Der Film, der für drei Oscars nominiert war und bereits in Cannes die Goldene Palme als Bester Film gewann, wurde in der Bundesrepublik vor dem Hintergrund des Watergate-Skandals als Kritik des Überwachungsstaats interpretiert. In der DDR wurde er erst 1976 nach Prüfung durch die Staatssicherheit gezeigt mit Prädikat: kapitalismuskritisch.
Coppola, der The Conversation zwischen dem ersten und zweiten Teil der "Der Pate"-Reihe drehte, ließ sich dabei von anderen Filmen inspirieren, vor allem auf den 1966 erschienenen Film "Blow Up" von Michelangelo Antonioni. In jenem Film entdeckt ein Fotograf, dass seine Aufnahmen in einem Park einen Mord zeigen könnten.
Idee zum Film durch moderne Audioüberwachung
Die Idee zum Film diskutierte er mit dem Filmregisseur Irwin Kirshner. Sie bewegte die Frage, wie ein solcher Plot "filmischer" gelöst werden könnte. Kirshner wies ihn auf die Möglichkeiten der modernen Abhörtechniken hin:
"Wir unterhielten uns über Spionage, und er sagte, dass die meisten Leute glaubten, der sicherste Weg, nicht abgehört zu werden, sei, in einer Menschenmenge zu gehen, aber er hatte gehört, dass es Mikrofone gab, die in der Lage waren, bestimmte Stimmen in einer Menschenmenge aufzuspüren. Und ich dachte: Wow, das ist ein tolles Motiv für einen Film - und damit fing es an."

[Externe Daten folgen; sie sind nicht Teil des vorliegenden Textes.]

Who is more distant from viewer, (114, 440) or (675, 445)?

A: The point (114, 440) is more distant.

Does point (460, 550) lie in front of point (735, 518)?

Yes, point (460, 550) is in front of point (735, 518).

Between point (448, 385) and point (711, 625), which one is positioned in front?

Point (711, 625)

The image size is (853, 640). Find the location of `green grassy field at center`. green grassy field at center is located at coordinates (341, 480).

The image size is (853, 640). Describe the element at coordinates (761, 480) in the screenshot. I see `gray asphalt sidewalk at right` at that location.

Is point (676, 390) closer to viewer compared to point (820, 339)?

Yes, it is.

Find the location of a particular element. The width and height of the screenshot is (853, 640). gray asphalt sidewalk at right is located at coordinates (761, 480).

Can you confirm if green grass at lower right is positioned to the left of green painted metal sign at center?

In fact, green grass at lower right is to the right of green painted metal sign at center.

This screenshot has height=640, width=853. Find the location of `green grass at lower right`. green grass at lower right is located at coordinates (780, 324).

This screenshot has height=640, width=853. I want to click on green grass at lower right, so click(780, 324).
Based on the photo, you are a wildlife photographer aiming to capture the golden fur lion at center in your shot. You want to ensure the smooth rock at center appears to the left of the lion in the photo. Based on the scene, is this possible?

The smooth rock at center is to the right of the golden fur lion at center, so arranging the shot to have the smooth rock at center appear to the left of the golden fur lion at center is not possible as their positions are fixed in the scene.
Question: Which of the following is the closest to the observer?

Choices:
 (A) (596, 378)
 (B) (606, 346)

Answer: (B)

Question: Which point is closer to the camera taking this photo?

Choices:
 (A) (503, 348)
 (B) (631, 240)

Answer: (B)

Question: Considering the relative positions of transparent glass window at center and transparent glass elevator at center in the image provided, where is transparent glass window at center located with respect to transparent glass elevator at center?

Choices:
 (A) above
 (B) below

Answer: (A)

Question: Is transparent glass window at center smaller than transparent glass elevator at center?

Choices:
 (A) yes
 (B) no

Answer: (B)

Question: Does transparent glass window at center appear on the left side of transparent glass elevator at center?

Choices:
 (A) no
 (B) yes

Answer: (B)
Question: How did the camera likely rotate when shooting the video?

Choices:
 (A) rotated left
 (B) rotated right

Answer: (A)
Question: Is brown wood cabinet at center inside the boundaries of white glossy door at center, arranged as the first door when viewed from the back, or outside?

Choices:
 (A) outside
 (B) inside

Von 1966 bis 1970 schrieb Coppola ein Drehbuch und machte sich mit den technischen Möglichkeiten vertraut. Das brachte ihn mit dem Privatdetektiv Hal Lipset zusammen, der bereits 1960 in dem Sammelband "The Eavesdroppers" vor den Gefahren der akustischen Raumüberwachung warnte, sie aber selbst ungeniert in seiner Arbeit einsetzte. Aufsehen erregte Lipset, als er eine Cocktail-Olive mit einem Mikrofon präparierte und dabei das Spießchen als Antenne nutzte. Coppola engagierte Lipset als Chefberater für The Conversation.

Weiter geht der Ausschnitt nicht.